Upload and run Python scripts in flow deployments

If running your data flow requires executing a Python script, you have to upload it when creating your data flow deployment through the Deployment Wizard or the CLI. Follow these steps to configure your NiFi processors correctly and upload your Python script.

  1. Create your Python script and save it as a file.
    For example:
    print("Hello, World!")
  2. Open the flow definition which requires a Python script in NiFi.
  3. Add and configure an ExecuteStreamCommand processor to run your script.
    Make the following property settings:
    Command Arguments
    provide #{Script}
    Command Path
    provide python
    Leave all other properties with their default values.
  4. Add and configure a processor that allows uploading file-based resources as part of its deployment in CDF-PC.

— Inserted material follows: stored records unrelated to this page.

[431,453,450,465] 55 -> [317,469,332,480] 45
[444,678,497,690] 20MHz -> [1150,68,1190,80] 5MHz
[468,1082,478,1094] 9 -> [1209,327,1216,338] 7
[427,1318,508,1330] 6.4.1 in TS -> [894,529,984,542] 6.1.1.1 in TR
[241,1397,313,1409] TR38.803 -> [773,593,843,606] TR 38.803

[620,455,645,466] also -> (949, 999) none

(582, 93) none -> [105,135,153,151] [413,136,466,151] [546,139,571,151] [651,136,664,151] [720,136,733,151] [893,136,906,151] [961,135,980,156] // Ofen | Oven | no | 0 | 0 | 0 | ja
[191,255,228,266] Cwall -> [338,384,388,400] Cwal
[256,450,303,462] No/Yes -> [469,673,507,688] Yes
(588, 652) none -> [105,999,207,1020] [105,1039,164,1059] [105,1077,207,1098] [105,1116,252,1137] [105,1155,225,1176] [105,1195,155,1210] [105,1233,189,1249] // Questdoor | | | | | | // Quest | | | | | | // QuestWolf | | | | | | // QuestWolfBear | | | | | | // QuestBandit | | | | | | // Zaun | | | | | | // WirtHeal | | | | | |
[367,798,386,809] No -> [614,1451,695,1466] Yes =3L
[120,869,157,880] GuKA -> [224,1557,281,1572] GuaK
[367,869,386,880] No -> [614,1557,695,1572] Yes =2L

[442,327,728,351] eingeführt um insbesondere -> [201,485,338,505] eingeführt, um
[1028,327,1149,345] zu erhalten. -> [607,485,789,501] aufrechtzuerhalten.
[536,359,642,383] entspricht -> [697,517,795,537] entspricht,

    This procedure uses FetchHDFS as an example. For this processor make the following configuration:

    Hadoop Configuration Resources
    provide #{Script}

    Leave all other parameters with their default values.

  5. Download the data flow as a flow definition from NiFi and import it to Cloudera DataFlow.
  6. Initiate a flow deployment from the Catalog. In the Parameters step of the Deployment Wizard, upload your Python script to the Script parameter. Complete the Wizard and submit your deployment request.
Your Python script is uploaded to the flow deployment and executed as part of the data flow.